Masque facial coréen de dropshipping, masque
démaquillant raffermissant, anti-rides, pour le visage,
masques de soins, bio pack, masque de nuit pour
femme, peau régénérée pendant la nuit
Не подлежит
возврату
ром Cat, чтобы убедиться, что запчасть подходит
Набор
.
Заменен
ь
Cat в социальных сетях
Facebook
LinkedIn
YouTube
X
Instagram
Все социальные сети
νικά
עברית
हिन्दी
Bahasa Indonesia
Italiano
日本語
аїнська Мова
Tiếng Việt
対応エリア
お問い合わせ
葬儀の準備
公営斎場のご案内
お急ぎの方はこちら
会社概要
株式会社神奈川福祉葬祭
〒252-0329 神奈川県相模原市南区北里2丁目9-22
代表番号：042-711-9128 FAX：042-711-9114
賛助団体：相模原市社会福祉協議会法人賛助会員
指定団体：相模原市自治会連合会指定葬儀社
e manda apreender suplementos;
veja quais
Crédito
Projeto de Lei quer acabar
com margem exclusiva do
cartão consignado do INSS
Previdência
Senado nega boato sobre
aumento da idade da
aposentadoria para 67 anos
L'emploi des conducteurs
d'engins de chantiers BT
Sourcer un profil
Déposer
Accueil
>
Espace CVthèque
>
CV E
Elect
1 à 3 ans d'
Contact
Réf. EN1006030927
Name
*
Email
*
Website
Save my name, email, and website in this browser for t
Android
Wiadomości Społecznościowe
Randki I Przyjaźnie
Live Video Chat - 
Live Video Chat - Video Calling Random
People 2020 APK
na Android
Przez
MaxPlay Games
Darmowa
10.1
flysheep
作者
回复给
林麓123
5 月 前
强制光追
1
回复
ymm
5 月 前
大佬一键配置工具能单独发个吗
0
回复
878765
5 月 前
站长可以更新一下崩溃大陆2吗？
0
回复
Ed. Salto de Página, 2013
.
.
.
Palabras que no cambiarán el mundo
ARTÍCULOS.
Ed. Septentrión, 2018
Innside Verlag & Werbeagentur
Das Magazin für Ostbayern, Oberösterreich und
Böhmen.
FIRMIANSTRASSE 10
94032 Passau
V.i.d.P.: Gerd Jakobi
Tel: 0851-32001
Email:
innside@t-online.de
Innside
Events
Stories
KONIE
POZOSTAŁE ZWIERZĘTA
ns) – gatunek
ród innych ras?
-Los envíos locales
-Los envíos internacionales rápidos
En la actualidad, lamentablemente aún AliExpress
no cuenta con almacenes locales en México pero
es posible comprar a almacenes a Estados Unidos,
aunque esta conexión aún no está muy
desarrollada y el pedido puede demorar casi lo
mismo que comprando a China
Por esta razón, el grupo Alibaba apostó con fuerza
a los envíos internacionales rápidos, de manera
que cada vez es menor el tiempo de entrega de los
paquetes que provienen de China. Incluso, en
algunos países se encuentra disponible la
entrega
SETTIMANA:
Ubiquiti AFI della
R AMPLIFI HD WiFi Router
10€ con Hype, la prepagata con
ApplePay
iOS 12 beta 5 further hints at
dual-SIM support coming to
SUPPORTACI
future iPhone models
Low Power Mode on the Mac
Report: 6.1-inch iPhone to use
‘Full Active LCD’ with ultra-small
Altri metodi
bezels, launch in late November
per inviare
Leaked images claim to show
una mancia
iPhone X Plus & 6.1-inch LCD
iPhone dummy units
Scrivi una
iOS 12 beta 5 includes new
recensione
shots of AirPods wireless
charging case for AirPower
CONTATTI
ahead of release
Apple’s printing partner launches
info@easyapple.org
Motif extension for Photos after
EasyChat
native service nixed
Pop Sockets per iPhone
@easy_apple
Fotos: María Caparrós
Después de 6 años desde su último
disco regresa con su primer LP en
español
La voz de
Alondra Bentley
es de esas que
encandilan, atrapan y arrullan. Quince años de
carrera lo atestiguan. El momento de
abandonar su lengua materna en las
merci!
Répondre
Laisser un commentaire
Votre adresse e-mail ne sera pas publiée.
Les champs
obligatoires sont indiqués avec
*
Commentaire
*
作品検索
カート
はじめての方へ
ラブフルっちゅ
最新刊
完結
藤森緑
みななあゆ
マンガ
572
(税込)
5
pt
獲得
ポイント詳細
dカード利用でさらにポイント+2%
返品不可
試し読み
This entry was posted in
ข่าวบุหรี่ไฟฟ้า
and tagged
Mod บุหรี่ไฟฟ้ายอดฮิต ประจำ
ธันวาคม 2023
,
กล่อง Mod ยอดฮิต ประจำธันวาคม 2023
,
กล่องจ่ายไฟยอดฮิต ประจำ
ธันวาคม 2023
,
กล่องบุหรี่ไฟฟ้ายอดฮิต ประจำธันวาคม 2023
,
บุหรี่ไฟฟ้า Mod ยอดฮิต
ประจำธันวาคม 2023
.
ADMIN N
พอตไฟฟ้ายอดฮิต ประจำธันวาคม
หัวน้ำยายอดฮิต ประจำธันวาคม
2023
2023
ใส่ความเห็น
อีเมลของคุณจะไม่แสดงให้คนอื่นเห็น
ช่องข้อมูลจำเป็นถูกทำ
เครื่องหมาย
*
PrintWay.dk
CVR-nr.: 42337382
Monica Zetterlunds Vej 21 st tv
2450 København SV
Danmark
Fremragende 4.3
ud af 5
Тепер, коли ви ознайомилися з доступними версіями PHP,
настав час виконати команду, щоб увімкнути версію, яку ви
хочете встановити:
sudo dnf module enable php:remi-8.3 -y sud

════════════════════

Requirement:
Copy out every line in the rows above verbatim, keeping each line's wording, spelling, punctuation and order unchanged.

Answer section:
Masque facial coréen de dropshipping, masque
démaquillant raffermissant, anti-rides, pour le visage,
masques de soins, bio pack, masque de nuit pour
femme, peau régénérée pendant la nuit
Не подлежит
возврату
ром Cat, чтобы убедиться, что запчасть подходит
Набор
.
Заменен
ь
Cat в социальных сетях
Facebook
LinkedIn
YouTube
X
Instagram
Все социальные сети
νικά
עברית
हिन्दी
Bahasa Indonesia
Italiano
日本語
аїнська Мова
Tiếng Việt
対応エリア
お問い合わせ
葬儀の準備
公営斎場のご案内
お急ぎの方はこちら
会社概要
株式会社神奈川福祉葬祭
〒252-0329 神奈川県相模原市南区北里2丁目9-22
代表番号：042-711-9128 FAX：042-711-9114
賛助団体：相模原市社会福祉協議会法人賛助会員
指定団体：相模原市自治会連合会指定葬儀社
e manda apreender suplementos;
veja quais
Crédito
Projeto de Lei quer acabar
com margem exclusiva do
cartão consignado do INSS
Previdência
Senado nega boato sobre
aumento da idade da
aposentadoria para 67 anos
L'emploi des conducteurs
d'engins de chantiers BT
Sourcer un profil
Déposer
Accueil
>
Espace CVthèque
>
CV E
Elect
1 à 3 ans d'
Contact
Réf. EN1006030927
Name
*
Email
*
Website
Save my name, email, and website in this browser for t
Android
Wiadomości Społecznościowe
Randki I Przyjaźnie
Live Video Chat - 
Live Video Chat - Video Calling Random
People 2020 APK
na Android
Przez
MaxPlay Games
Darmowa
10.1
flysheep
作者
回复给
林麓123
5 月 前
强制光追
1
回复
ymm
5 月 前
大佬一键配置工具能单独发个吗
0
回复
878765
5 月 前
站长可以更新一下崩溃大陆2吗？
0
回复
Ed. Salto de Página, 2013
.
.
.
Palabras que no cambiarán el mundo
ARTÍCULOS.
Ed. Septentrión, 2018
Innside Verlag & Werbeagentur
Das Magazin für Ostbayern, Oberösterreich und
Böhmen.
FIRMIANSTRASSE 10
94032 Passau
V.i.d.P.: Gerd Jakobi
Tel: 0851-32001
Email:
innside@t-online.de
Innside
Events
Stories
KONIE
POZOSTAŁE ZWIERZĘTA
ns) – gatunek
ród innych ras?
-Los envíos locales
-Los envíos internacionales rápidos
En la actualidad, lamentablemente aún AliExpress
no cuenta con almacenes locales en México pero
es posible comprar a almacenes a Estados Unidos,
aunque esta conexión aún no está muy
desarrollada y el pedido puede demorar casi lo
mismo que comprando a China
Por esta razón, el grupo Alibaba apostó con fuerza
a los envíos internacionales rápidos, de manera
que cada vez es menor el tiempo de entrega de los
paquetes que provienen de China. Incluso, en
algunos países se encuentra disponible la
entrega
SETTIMANA:
Ubiquiti AFI della
R AMPLIFI HD WiFi Router
10€ con Hype, la prepagata con
ApplePay
iOS 12 beta 5 further hints at
dual-SIM support coming to
SUPPORTACI
future iPhone models
Low Power Mode on the Mac
Report: 6.1-inch iPhone to use
‘Full Active LCD’ with ultra-small
Altri metodi
bezels, launch in late November
per inviare
Leaked images claim to show
una mancia
iPhone X Plus & 6.1-inch LCD
iPhone dummy units
Scrivi una
iOS 12 beta 5 includes new
recensione
shots of AirPods wireless
charging case for AirPower
CONTATTI
ahead of release
Apple’s printing partner launches
info@easyapple.org
Motif extension for Photos after
EasyChat
native service nixed
Pop Sockets per iPhone
@easy_apple
Fotos: María Caparrós
Después de 6 años desde su último
disco regresa con su primer LP en
español
La voz de
Alondra Bentley
es de esas que
encandilan, atrapan y arrullan. Quince años de
carrera lo atestiguan. El momento de
abandonar su lengua materna en las
merci!
Répondre
Laisser un commentaire
Votre adresse e-mail ne sera pas publiée.
Les champs
obligatoires sont indiqués avec
*
Commentaire
*
作品検索
カート
はじめての方へ
ラブフルっちゅ
最新刊
完結
藤森緑
みななあゆ
マンガ
572
(税込)
5
pt
獲得
ポイント詳細
dカード利用でさらにポイント+2%
返品不可
試し読み
This entry was posted in
ข่าวบุหรี่ไฟฟ้า
and tagged
Mod บุหรี่ไฟฟ้ายอดฮิต ประจำ
ธันวาคม 2023
,
กล่อง Mod ยอดฮิต ประจำธันวาคม 2023
,
กล่องจ่ายไฟยอดฮิต ประจำ
ธันวาคม 2023
,
กล่องบุหรี่ไฟฟ้ายอดฮิต ประจำธันวาคม 2023
,
บุหรี่ไฟฟ้า Mod ยอดฮิต
ประจำธันวาคม 2023
.
ADMIN N
พอตไฟฟ้ายอดฮิต ประจำธันวาคม
หัวน้ำยายอดฮิต ประจำธันวาคม
2023
2023
ใส่ความเห็น
อีเมลของคุณจะไม่แสดงให้คนอื่นเห็น
ช่องข้อมูลจำเป็นถูกทำ
เครื่องหมาย
*
PrintWay.dk
CVR-nr.: 42337382
Monica Zetterlunds Vej 21 st tv
2450 København SV
Danmark
Fremragende 4.3
ud af 5
Тепер, коли ви ознайомилися з доступними версіями PHP,
настав час виконати команду, щоб увімкнути версію, яку ви
хочете встановити:
sudo dnf module enable php:remi-8.3 -y sud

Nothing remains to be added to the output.